LETTERS FROM LONDON
REASONS TO BE CHEERFUL
19 April 2015
Dress To Impress

It’s Christmas electioneering. The parties are passing out presents as if it were
December 24th. Problem you might ask? The appealingly wrapped packages
are empty. They are all offering empty promises. Oh dear, Father Christmas will
be crossing them off his Christmas list.

The other electioneering ploy is political cross-dressing. ‘Huh’ you might say.
The parties are totally switching ideologies. No really. It is a bit surreal really.

The Tories have gone all socialist on us. Quoting PM Dave (warning: it’s truly
nauseating): “We offer a good life for those willing to try – because we are the
part of working people.” More: “We are there for you – offering security at every
stage of your life. Yes (cue gag), the Conservative Party – the real party of
working people (arghhhhh!) in our country today.”

I’m trying to imagine the new cross-dressing outfits. Hi Viz jackets? Hard hats?
Oh dear. Dave & George have already donned these workers’ uniforms for
photo ops. Oops. Labour has gone all pro-business, business-like. Oh stop it. It’s
just too obvious.

CallMeDave donned an orange "patka" headscarf as he visited a Sikh gurdwara
(temple) – continuing his political cross-dressing while campaigning in Kent.

CMD and SamCam joined around 3,000 worshipers on a parade to celebrate a
spring festival Vaisakhi.

CMD looked remarkably ridiculous in his patka, while everybody else looked at
ease and rather attractive. Poor Dave. Without his carefully controlled quiff, he
looked like one of those ‘illegal immigrants’ about to wipe the blinds and wash the
kitchen floor.

There was a scuffle (really) among worshipers when a priest objected to
speeches being made while prayers were taking place. Goodness me.  CMD
and SamCam hid in a side room until the dispute was resolved before he spoke.

"I wanted to make sure Downing Street was part of this too, and I'm proud to be
the first Prime Minister to host a Vaisakhi reception at Number 10. And I'll tell
you what (oh do tell us what, Dave - a bit informal, Dave), if I'm back there as
Prime Minister, I'll keep bringing the community, the colour and the celebrations
there, again and again.” Surprisingly, his pants didn’t catch fire.

Cringe-meter required here. "And I'm sure my children will carry on stealing the
jalebi (sweets) too!" OFGS! It’s off the scale!

There are an estimated 420,000 Sikhs in the UK. Ethnic minorities traditionally
support Labour. Now they will surely
.
Dave was out and about stuffing his little face in Devon on Devon cream tea.
You must be asking: what did he choose? Cream first or last?
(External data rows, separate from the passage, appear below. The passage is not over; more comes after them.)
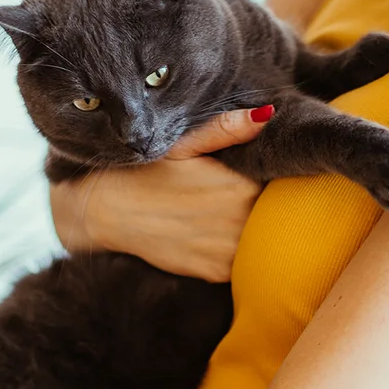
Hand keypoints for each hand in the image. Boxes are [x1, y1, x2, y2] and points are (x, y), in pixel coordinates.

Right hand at [50, 107, 269, 282]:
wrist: (107, 212)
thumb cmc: (146, 171)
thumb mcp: (183, 144)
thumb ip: (226, 130)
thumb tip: (266, 116)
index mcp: (240, 185)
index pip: (281, 185)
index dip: (273, 180)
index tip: (260, 176)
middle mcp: (240, 220)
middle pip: (275, 214)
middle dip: (267, 206)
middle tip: (239, 196)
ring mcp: (229, 250)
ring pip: (261, 241)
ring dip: (254, 231)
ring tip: (225, 216)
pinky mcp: (216, 272)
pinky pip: (242, 263)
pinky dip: (235, 252)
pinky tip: (214, 236)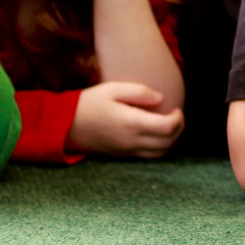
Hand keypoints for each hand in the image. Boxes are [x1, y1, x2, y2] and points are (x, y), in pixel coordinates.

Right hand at [68, 81, 183, 157]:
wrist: (65, 126)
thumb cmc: (88, 103)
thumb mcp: (112, 89)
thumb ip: (139, 92)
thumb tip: (161, 98)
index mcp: (132, 123)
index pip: (167, 127)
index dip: (178, 119)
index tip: (177, 108)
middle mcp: (132, 140)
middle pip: (168, 142)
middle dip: (179, 129)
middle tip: (177, 116)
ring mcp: (127, 150)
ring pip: (160, 153)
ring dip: (171, 141)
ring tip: (170, 125)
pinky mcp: (122, 155)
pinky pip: (148, 156)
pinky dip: (159, 148)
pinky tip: (156, 134)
Dave had to admit he didn’t know the difference between the famous Cornwall
and Devon tradition. Wait! How is that possible? Dave confessed he considered
the Cornish superior. Foot-in-mouth, Dave. If you have forgotten, he and
SamCam do their annual: ‘Oh must we holiday here again before we holiday in
France’. Putting the Devon vote in double doubt, Dave?

CMD reads from his script: “I am above all a patriot. I love my country with all
my heart.” Hand on heart then, Dave? Not to woo Ukip voters surely.

It’s so hard to stop as CMD is just so naff. So, another brilliant example. Dave
was asked by a seven-year-old schoolgirl, Reema, during a BBC Newsround
programme. “If you could pick one politician apart from yourself to win, who
would it be and why?”

“Wow,” (Wow? Wow?) Dave apparently shifting uncomfortably in his chair. “If I
could pick a politician? Would they have to be living or dead? I am afraid it is
too difficult to say I would like someone else to win other than me or I wouldn’t
be here, and I am quite keen on winning.” Choose a dead one then, Dave.

As he got up to leave, Dave said: “Top question. It is the best one I have been
asked all election campaign.” And like all the others, he couldn’t answer it
properly. Impressive attempt to answer a seven-year old, Dave.

For an ‘accurate’ account of what’s been happening, watch Newzoids on ITV.

A bit more. If you are sitting on your sofa, remote in hand, snacks within reach,
holding your breath, ready to tweet in anticipation of the next royal birth, you’re
really, really sad – I mean you’re nuts. According to Princess Eugenie, ‘London
is nuts’ over the impending birth (possibly due this week). Really? Do you know
anyone – anyone who is nuts over the birth? Not even covered by the media, so
how exactly is London “nuts”? Nuts…nice. Did I mention PE is in New York?
‘She was letting loose on the dance floor later in the night, dancing to DJ Mick.’
Clearly celebrating early. Do you suppose she has special royal moves?